> [SOURCE PASSAGE]
The T. A. Lytle Story

Banner photo is of the T. A. Lytle factory on Sterling Road in 1912.  From the City of Toronto Archives.

When I first began this page, a year and a half ago, I wasn’t quite sure where to start.  For several years previous I’d been taking photos of old buildings I loved and feared for and so (given Toronto’s reckless building boom) I’d amassed quite a collection.

In the spirit of laying seed for something better in the future, I quickly put together a few posts just to get it going.   The first one just happened to be the old T. A. Lytle factory on Sterling Road, very near where I grew up.  I had no idea that it would be the most searched for site I’ve written about.  So it kind of pains me that I never gave Lytle or his company a proper look.  But that’s something I hope to remedy today.

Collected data
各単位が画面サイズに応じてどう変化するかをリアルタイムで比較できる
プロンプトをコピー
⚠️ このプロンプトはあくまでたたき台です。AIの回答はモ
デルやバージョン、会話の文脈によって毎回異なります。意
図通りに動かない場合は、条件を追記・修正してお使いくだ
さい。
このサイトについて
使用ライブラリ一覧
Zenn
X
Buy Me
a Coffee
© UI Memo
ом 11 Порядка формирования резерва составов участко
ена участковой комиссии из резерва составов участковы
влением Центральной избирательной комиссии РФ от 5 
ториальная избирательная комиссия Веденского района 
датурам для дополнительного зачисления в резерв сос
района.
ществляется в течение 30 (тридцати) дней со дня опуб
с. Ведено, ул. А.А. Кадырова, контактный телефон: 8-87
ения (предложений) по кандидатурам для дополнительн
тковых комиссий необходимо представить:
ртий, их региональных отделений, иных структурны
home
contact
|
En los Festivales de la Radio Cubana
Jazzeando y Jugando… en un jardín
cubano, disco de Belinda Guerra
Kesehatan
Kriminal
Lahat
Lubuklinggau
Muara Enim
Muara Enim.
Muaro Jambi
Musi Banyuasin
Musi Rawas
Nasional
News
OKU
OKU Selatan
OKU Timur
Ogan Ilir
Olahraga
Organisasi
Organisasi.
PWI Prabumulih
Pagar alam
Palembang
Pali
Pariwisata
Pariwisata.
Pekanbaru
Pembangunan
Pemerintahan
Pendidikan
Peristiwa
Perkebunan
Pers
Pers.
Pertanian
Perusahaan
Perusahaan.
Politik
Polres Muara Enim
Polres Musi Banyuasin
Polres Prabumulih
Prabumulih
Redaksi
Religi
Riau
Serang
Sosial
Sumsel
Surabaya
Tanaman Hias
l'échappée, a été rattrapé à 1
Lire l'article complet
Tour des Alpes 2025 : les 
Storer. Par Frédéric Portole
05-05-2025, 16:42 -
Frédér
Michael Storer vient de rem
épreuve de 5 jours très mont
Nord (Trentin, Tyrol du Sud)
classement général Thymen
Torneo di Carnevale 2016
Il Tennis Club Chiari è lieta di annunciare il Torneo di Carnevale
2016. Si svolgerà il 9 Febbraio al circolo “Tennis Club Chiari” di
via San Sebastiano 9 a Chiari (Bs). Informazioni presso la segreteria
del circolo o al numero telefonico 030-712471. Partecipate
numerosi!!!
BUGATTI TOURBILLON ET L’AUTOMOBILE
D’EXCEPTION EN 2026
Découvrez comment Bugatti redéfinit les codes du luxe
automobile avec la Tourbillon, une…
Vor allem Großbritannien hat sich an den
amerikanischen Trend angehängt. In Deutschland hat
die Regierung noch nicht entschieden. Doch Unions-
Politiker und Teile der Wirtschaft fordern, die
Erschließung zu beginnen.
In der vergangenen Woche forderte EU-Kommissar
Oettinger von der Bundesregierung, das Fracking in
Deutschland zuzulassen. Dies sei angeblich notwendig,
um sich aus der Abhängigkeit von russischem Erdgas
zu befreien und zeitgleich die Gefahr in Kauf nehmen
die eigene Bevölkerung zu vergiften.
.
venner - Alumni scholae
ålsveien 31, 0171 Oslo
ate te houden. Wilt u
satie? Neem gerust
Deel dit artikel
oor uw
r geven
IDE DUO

> [ACTIVITY 1] Which distinct proper names appear in the T. A. Lytle piece? Count a shortened form of a name already listed as the same name.
> [ACTIVITY 2] Set down the T. A. Lytle piece word for word, from "When I first" to "to remedy today.".

> [WRITTEN SOLUTION 1]
T. A. Lytle
Sterling Road
City of Toronto Archives
Toronto

> [WRITTEN SOLUTION 2]
When I first began this page, a year and a half ago, I wasn’t quite sure where to start.  For several years previous I’d been taking photos of old buildings I loved and feared for and so (given Toronto’s reckless building boom) I’d amassed quite a collection.

In the spirit of laying seed for something better in the future, I quickly put together a few posts just to get it going.   The first one just happened to be the old T. A. Lytle factory on Sterling Road, very near where I grew up.  I had no idea that it would be the most searched for site I’ve written about.  So it kind of pains me that I never gave Lytle or his company a proper look.  But that’s something I hope to remedy today.